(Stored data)
_ _ _

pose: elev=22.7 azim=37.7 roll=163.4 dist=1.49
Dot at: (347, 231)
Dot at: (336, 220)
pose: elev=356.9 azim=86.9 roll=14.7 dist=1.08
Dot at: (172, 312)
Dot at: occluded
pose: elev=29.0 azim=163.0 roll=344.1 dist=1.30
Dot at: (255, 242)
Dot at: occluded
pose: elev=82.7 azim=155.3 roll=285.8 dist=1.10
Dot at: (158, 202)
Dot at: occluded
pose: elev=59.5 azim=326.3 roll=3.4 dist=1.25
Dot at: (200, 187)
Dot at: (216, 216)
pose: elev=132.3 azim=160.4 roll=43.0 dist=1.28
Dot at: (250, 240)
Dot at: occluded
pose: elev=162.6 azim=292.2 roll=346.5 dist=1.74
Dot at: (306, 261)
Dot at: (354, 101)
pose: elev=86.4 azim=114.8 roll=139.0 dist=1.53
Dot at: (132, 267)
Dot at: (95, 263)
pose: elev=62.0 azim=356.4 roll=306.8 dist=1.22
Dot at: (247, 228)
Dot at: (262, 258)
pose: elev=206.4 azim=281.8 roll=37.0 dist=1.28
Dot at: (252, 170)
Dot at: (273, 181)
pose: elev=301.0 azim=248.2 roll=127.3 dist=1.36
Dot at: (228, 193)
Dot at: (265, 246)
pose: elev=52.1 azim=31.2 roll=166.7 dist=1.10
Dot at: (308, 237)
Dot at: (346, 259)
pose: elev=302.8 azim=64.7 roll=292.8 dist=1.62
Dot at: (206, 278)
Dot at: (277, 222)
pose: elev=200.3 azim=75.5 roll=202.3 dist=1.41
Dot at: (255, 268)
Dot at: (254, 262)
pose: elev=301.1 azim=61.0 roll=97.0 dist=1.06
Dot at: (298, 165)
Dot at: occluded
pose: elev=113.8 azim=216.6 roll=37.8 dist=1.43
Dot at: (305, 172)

_ _ _

* _The task_: Copy out the lines of the stored data verbatim, starting at the line containing "pose: elev=29.0 azim=163.0" and ending with the line containing "Dot at: (262, 258)", both included.

* _Task solution_:
pose: elev=29.0 azim=163.0 roll=344.1 dist=1.30
Dot at: (255, 242)
Dot at: occluded
pose: elev=82.7 azim=155.3 roll=285.8 dist=1.10
Dot at: (158, 202)
Dot at: occluded
pose: elev=59.5 azim=326.3 roll=3.4 dist=1.25
Dot at: (200, 187)
Dot at: (216, 216)
pose: elev=132.3 azim=160.4 roll=43.0 dist=1.28
Dot at: (250, 240)
Dot at: occluded
pose: elev=162.6 azim=292.2 roll=346.5 dist=1.74
Dot at: (306, 261)
Dot at: (354, 101)
pose: elev=86.4 azim=114.8 roll=139.0 dist=1.53
Dot at: (132, 267)
Dot at: (95, 263)
pose: elev=62.0 azim=356.4 roll=306.8 dist=1.22
Dot at: (247, 228)
Dot at: (262, 258)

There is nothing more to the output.